"We're gonna have to do something about home values," presidential candidate Sen. John McCain (R-Ariz.) said at the beginning of last night's debate. Wait, was that a Republican nominee suggesting that the federal government has a causus belli to intervene when market prices go down?
You bet your assets.
"I would order the Secretary of the Treasury to immediately buy up the bad home loan mortgages in America and renegotiate at the new value of those homes, at the diminished value of those homes and let people make those, be able to make those payments and stay in their homes," McCain said. "Is it expensive? Yes."

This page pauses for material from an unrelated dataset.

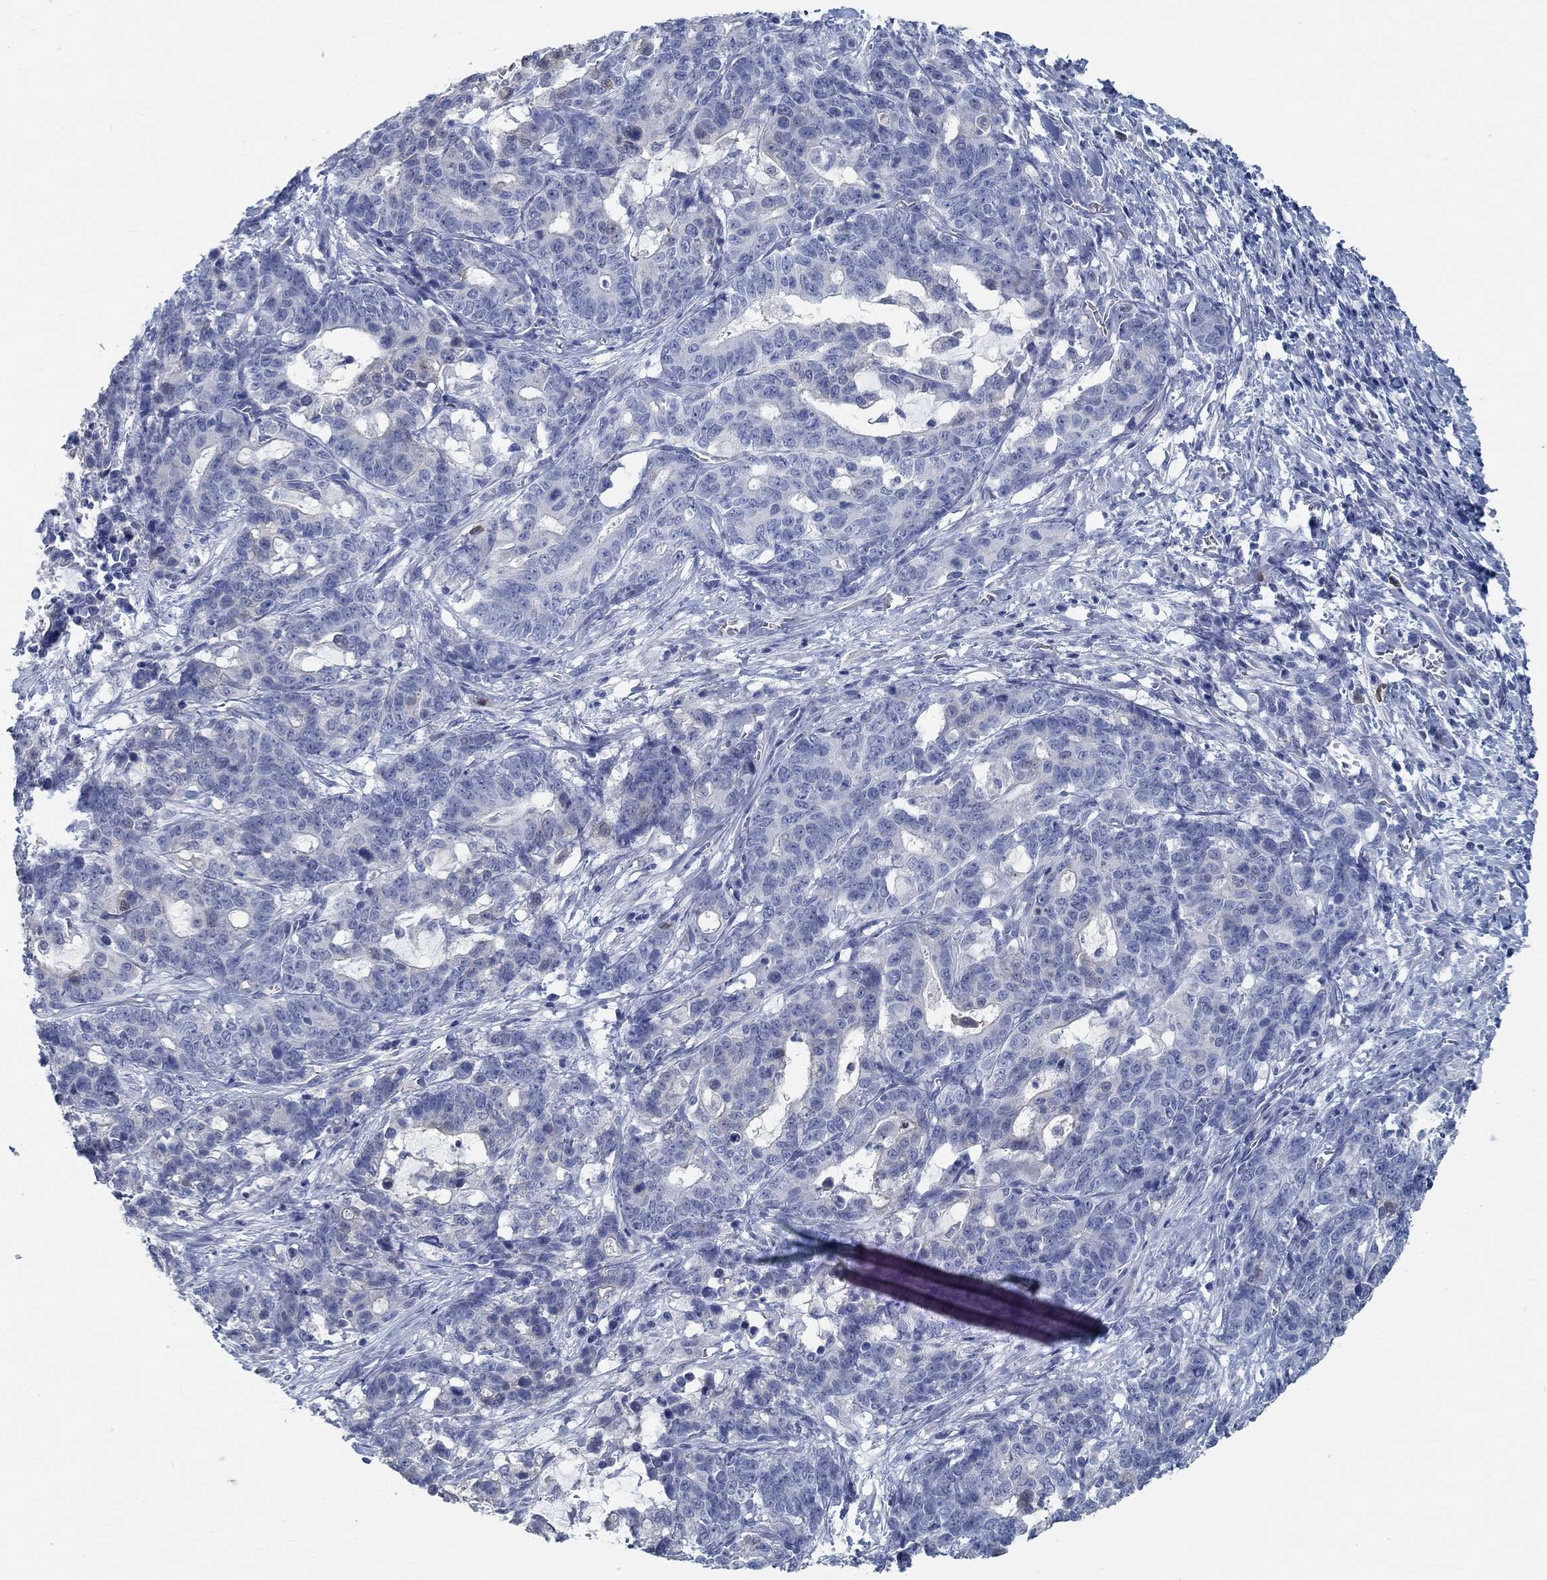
{"staining": {"intensity": "negative", "quantity": "none", "location": "none"}, "tissue": "stomach cancer", "cell_type": "Tumor cells", "image_type": "cancer", "snomed": [{"axis": "morphology", "description": "Normal tissue, NOS"}, {"axis": "morphology", "description": "Adenocarcinoma, NOS"}, {"axis": "topography", "description": "Stomach"}], "caption": "DAB immunohistochemical staining of stomach cancer (adenocarcinoma) reveals no significant positivity in tumor cells.", "gene": "TEKT4", "patient": {"sex": "female", "age": 64}}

Is it yet another McCain Hail Mary pass in a campaign that will soon be remembered for nothing but? Also, yes. And it was the latest indication in a grim season for free marketeers that there is no corner of American life that leading politicians aren't eagerly lining up to nationalize.
This should be no surprise, neither to people who've been following John McCain's economic incoherence closely, nor for those who've merely watched the pro-centralization hysteria of the man he aims to replace. But last night's debate hammered home that we are truly entering the re-regulation era, at least if Washington politicians have anything to do with it.
McCain, obviously, was not alone. Sen. Barack Obama (D-Ill.) repeated his detail-free contention that it was "deregulation," not the implosion of the heavily regulated Fannie Mae and Freddie Mac, that caused the subprime meltdown and the current financial crisis. "A year ago," he bragged. "I went to Wall Street and said, we have got to reregulate."
The Democratic nominee repeated his pie-in-the-sky idea that Washington-led industrial policy on energy can create "5 million new jobs," and magically transform the economy like, uh, the personal computer? "Energy policy can be the engine that the computer was the engine of our economy," he said, hinting at a fascinating alternative history whereby Mssrs. Hewlett, Packard, Jobs, Wozniak, and Gates were all products of central planning. "That's why we've got to make some investments."
Moderator Tom Brokaw gleefully got into the central planning fantasy life, wondering whether we should "fund a Manhattan-like project that develops a nuclear bomb to deal with global energy and alternative energy or should we fund 100,000 garages across America, the kind of industry and innovation that developed Silicon Valley."
These kind of late-campaign enthusiasms for massive new federal intrusions into the economy might play better as entertainment if it weren't for the uncomfortable fact that the distance between bad economic ideas and new signed laws has been almost historically short over the last few weeks. The ground is moving under our feet, or at least under the feet of Washington and those who cover it, and if we're not careful we will wake up in a few months with the already historically bloated and indebted federal government owning a piece of every private decision in America that didn't turn out well. Airlines bet wrong on the price of oil? Here's your bailout, sir! Did you bet on the Angels instead of the Red Sox? Step right up, Main Street!
It is a whiplash-inducing thing, having lived through the Central Europeans' response to their much-graver "economic crises" of the early 1990s—basically, getting the government out of the ownership business, and letting the sold-off chunks fail if need be—and then coming back here to see both major political parties and the establishmentarian media get a national case of the vapors when a decade-long credit binge finally dries out a bit, and unemployment ticks up to a once-enviable 6.1 percent.
There once was something approaching consensus in the industrialized world that central economic planning was for losers. If this is how quickly America's leaders lose faith, I would hate to see the kind of solutions on offer if things actually do get as bad as they all predict.
In the meantime, we are also witnessing the full flower of what happens when a Republican who has never really worked in the private sector, who emulates the Wall Street-bashing of Teddy Roosevelt, and who has been explicitly railing against the "libertarian" wing of his own party for more than a decade, finally sees his lifelong prize dangled tantalizingly within his grasp. If you thought his economic policies were bad back before he ever had a real shot at the White House, is it really any surprise that in a time of high financial anxiety he's running to the economic left of Bill Clinton?
Matt Welch is editor in chief of reason.